Every year (well, twice a year, to be exact), my kids’ birthdays seem to crop up out of nowhere and I'm suddenly faced with the huge undertaking of planning parties for them. Almost always, I underestimate how big a job it will be to pull off a decent party. Even when I plan everything out carefully, and outsource certain tasks to my spouse or other family members, most of the physical and mental work of planning and executing the party falls squarely on me.
Picking a place. Planning the activities or entertainment. Making sure there will be enough snacks, drinks, pizza, cake, plates, forks and napkins for everyone invited. Sending out invites, and keeping track of RSVPs.

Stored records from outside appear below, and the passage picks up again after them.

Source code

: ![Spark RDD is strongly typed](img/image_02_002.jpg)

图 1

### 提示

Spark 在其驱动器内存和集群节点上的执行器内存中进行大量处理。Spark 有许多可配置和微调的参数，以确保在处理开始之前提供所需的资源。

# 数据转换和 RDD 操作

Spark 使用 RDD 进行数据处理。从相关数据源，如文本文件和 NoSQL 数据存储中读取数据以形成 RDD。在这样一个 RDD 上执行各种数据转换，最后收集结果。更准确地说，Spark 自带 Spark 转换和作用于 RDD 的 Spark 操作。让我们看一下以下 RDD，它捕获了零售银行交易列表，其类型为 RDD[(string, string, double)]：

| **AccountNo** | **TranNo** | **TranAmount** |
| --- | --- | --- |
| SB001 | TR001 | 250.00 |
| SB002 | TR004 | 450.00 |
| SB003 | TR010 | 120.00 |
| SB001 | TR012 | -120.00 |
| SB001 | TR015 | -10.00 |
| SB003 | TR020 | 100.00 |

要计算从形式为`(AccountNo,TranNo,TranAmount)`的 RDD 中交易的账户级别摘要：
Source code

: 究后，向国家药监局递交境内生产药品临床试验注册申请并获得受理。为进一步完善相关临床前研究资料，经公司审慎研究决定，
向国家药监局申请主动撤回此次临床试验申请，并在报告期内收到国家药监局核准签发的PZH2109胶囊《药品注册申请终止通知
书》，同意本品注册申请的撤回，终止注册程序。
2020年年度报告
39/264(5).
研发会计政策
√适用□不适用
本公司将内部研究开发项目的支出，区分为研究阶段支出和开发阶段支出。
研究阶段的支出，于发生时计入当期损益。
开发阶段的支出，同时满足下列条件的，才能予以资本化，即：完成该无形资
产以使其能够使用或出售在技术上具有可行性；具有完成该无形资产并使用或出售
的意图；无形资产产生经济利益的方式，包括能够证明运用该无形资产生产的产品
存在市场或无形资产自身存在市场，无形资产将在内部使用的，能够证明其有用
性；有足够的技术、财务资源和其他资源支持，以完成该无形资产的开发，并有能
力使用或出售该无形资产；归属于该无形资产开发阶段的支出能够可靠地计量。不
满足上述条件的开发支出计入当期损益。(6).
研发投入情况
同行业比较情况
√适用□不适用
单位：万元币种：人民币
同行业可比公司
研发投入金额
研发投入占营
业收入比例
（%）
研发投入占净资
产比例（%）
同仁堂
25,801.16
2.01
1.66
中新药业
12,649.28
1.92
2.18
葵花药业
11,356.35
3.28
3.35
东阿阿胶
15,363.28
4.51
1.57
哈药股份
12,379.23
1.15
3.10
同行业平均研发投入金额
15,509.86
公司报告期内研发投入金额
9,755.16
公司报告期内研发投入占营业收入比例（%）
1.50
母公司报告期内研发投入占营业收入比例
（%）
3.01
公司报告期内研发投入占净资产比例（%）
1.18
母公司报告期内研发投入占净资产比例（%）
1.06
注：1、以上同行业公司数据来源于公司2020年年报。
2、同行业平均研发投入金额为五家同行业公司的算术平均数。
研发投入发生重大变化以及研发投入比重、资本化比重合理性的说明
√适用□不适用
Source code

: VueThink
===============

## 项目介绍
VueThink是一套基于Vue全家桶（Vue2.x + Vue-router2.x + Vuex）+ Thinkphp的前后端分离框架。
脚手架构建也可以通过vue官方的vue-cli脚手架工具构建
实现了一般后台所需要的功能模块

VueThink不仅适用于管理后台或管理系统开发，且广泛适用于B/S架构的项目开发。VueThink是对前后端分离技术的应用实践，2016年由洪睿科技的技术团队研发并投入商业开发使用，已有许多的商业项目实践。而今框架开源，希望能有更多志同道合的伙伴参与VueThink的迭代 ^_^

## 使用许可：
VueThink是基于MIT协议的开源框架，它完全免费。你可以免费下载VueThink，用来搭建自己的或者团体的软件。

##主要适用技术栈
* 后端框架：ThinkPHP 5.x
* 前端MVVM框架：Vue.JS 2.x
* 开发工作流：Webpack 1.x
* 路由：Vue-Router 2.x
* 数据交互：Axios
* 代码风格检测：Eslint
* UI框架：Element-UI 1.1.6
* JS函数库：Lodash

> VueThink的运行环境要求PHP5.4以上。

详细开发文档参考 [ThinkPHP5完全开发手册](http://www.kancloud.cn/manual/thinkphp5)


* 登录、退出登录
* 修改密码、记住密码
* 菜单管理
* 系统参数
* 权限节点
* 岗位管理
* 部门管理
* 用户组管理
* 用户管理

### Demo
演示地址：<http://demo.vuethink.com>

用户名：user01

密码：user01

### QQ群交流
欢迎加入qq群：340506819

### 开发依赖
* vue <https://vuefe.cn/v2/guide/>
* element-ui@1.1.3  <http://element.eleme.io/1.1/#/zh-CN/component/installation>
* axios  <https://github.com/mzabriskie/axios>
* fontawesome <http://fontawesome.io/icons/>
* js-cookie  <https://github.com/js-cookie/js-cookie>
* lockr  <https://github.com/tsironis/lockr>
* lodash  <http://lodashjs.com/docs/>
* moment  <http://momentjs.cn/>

Obsessively checking the weather to make sure nothing will be rained or snowed out. Putting together goody bags. The list is endless.
Even after you’ve pulled off the amazing, awesome big ole party, you still have work ahead of you. You’ve probably got to deal with some amount of cleaning up, paying any professionals you’ve hired, unwrapping presents and possibly exchanging or returning gifts. And let’s not forget those pesky thank-you cards.
I don’t know what it is about thank-you cards. I mean, I get it. I am seriously, immensely thankful for the good people who show up to my kids’ parties and am over-the-moon grateful when they give my kids gifts. And I believe kindness should be met with kindness. Gratitude is where it’s at in life, for sure.
But I’ve started to really slack off on thank-you notes in the past few years. I think it has a little something to do with being 10 years into this parenting thing, having two busy kids, a husband who sometimes works very long hours and the fact that I hold a job and am still in charge of 75 percent of household duties. I guess it’s called being a modern mother.
Anyway, I will freely admit that I don’t always send out thank-you cards. I’ve been known to send thank-you emails sometimes as a substitute. I’ve been known to go up to my friends at school drop-off and thank them personally for gifts. But I will admit that I’ve become a top-notch thank-you card slacker.
It’s so simple and obvious, I have no idea why I didn’t think of it first.
All that is going to change, though, my friends, thanks to a genius parenting hack that I came across at a recent birthday party I was attending with my 4-year-old.
Here’s what this kid’s mom did. It’s so simple and obvious, I have no idea why I didn’t think of it first. In the goody bags she gave out to each partygoer, this mom placed a thank-you card right there, inside. It was a real card, thanking her guest for coming to the party and thanking them for their gift (I suppose it’s possible that someone would not give a gift, but I think we can assume that most guests will). It was written sincerely and signed sweetly by her 4-year-old.
Totally brilliant, right?
Now, I get what you might be thinking. How can you thank someone for something before it happened? OK, but why can’t you? Unless all hell breaks loose, you know that in all likelihood, you're going to feel grateful about the person who attended your kids’ party. You’re going to be grateful for their gift. And even if you don’t like it, you’re going to thank them anyway!
And what exactly is the point of a goody bag anyway? A goody bag itself is a form of thanks to the partygoer. It’s a gift of gratitude. So why not place the thank-you card you're going to send anyway right there inside?
Now that we’ve gotten all that guilt nonsense out of the way, let’s talk about how lifesaving this hack is.
First, it saves you time. You’re going to be putting together the goody bags anyway, and it won’t feel like such a big deal to add that extra thing. If you expect your child to participate by writing the cards or signing their names, it will probably be easier to do so before the party in question, when they are still fresh and energetic.
And it’s just a freaking godsend for a parent in terms of the “mental load” of life. After the party, you'll be pooped, and totally mentally and emotionally depleted. You'll need to finally address all the other aspects of your life that have been on hold for the month or so that you have been focused on this party.
And you deserve a damn break.
I think that’s what it comes down to, in essence. We all want to express our thanks to the people who show up for our kids and who shower them with love on their special day. But we are tired. So very tired. And hacks like this make our lives that much easier.
So, party on, parents. And don’t forget to stuff your glorious thank-you notes in those goody bags.